Quand je compare le droit existant, c’est-à-dire le texte voté en décembre 2010, à votre proposition de loi, très franchement, je ne vois aucun progrès ! Si vous aviez commencé par dire clairement que, lorsque la procédure se déroule normalement, on la laisse s’achever, mais que, en cas de blocage avéré, on cherche une autre solution afin de pouvoir travailler, votre démarche aurait pu être admise.
J’espère que nous aurons l’occasion d’utiliser un autre véhicule législatif, car j’ai bien compris que certaines positions sont d’ores et déjà figées – je ne comprends d’ailleurs pas pourquoi – en dépit des discussions dont on veut nous abreuver. En tout cas, je comprends que nous ne parviendrons plus à vous convaincre et je le regrette, parce que, sur le fond, l’objectif était de trouver un accord entre tous ceux qui ont foi en l’intercommunalité, celle-ci étant à mon sens la meilleure façon d’organiser l’administration et le pouvoir politique dans notre pays.
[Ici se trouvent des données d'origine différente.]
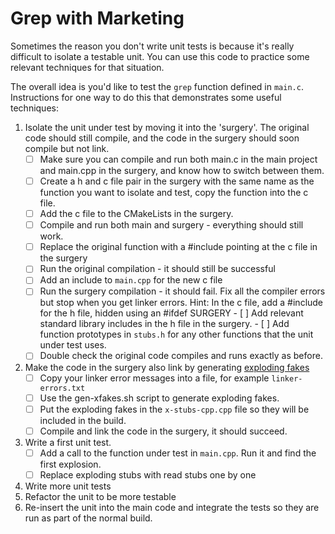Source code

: Grep with Marketing
===================

Sometimes the reason you don't write unit tests is because it's really difficult to isolate a testable unit. 
You can use this code to practice some relevant techniques for that situation.

The overall idea is you'd like to test the `grep` function defined in `main.c`. 
Instructions for one way to do this that demonstrates some useful techniques:

1. Isolate the unit under test by moving it into the 'surgery'. The original code should still compile, 
   and the code in the surgery should soon compile but not link.
    - [ ] Make sure you can compile and run both main.c in the main project and main.cpp in the surgery, and know how to switch between them.
    - [ ] Create a h and c file pair in the surgery with the same name as the function you want to isolate and test, copy the function into the c file.
    - [ ] Add the c file to the CMakeLists in the surgery.
    - [ ] Compile and run both main and surgery - everything should still work.
    - [ ] Replace the original function with a #include pointing at the c file in the surgery
    - [ ] Run the original compilation - it should still be successful
    - [ ] Add an include to `main.cpp` for the new c file
    - [ ] Run the surgery compilation - it should fail. Fix all the compiler errors but stop when you get linker errors. 
            Hint: In the c file, add a #include for the h file, hidden using an #ifdef SURGERY 
          - [ ] Add relevant standard library includes in the h file in the surgery.
          - [ ] Add function prototypes in `stubs.h` for any other functions that the unit under test uses.
    - [ ] Double check the original code compiles and runs exactly as before.  

2. Make the code in the surgery also link by generating [exploding fakes](https://github.com/jwgrenning/gen-xfakes)
    - [ ] Copy your linker error messages into a file, for example `linker-errors.txt`
    - [ ] Use the gen-xfakes.sh script to generate exploding fakes.
    - [ ] Put the exploding fakes in the `x-stubs-cpp.cpp` file so they will be included in the build.
    - [ ] Compile and link the code in the surgery, it should succeed.
   
3. Write a first unit test.
    - [ ] Add a call to the function under test in `main.cpp`. Run it and find the first explosion.
    - [ ] Replace exploding stubs with read stubs one by one
   
4. Write more unit tests
5. Refactor the unit to be more testable
6. Re-insert the unit into the main code and integrate the tests so they are run as part of the normal build.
M. le président. Mes chers collègues, compte tenu de l’heure avancée, il me semble peu judicieux d’entamer maintenant l’examen des amendements portant sur l’article 5.
La suite de la discussion est renvoyée à la prochaine séance.
10
Ordre du jour
M. le président. Voici quel sera l’ordre du jour de la prochaine séance publique, précédemment fixée à aujourd’hui, vendredi 4 novembre 2011, à quatorze heures trente :
Suite de la proposition de loi tendant à préserver les mandats en cours des délégués des établissements publics de coopération intercommunale menacés par l’application du dispositif d’achèvement de la carte de l’intercommunalité (n° 793, 2010-2011).
Rapport de M. Alain Richard, fait au nom de la commission des lois constitutionnelles, de législation, du suffrage universel, du Règlement et d’administration générale (n° 67, 2011-2012).
Texte de la commission (n° 68, 2011-2012).
Personne ne demande la parole ?…
La séance est levée.
(La séance est levée le vendredi 4 novembre 2011, à trois heures cinquante-cinq.)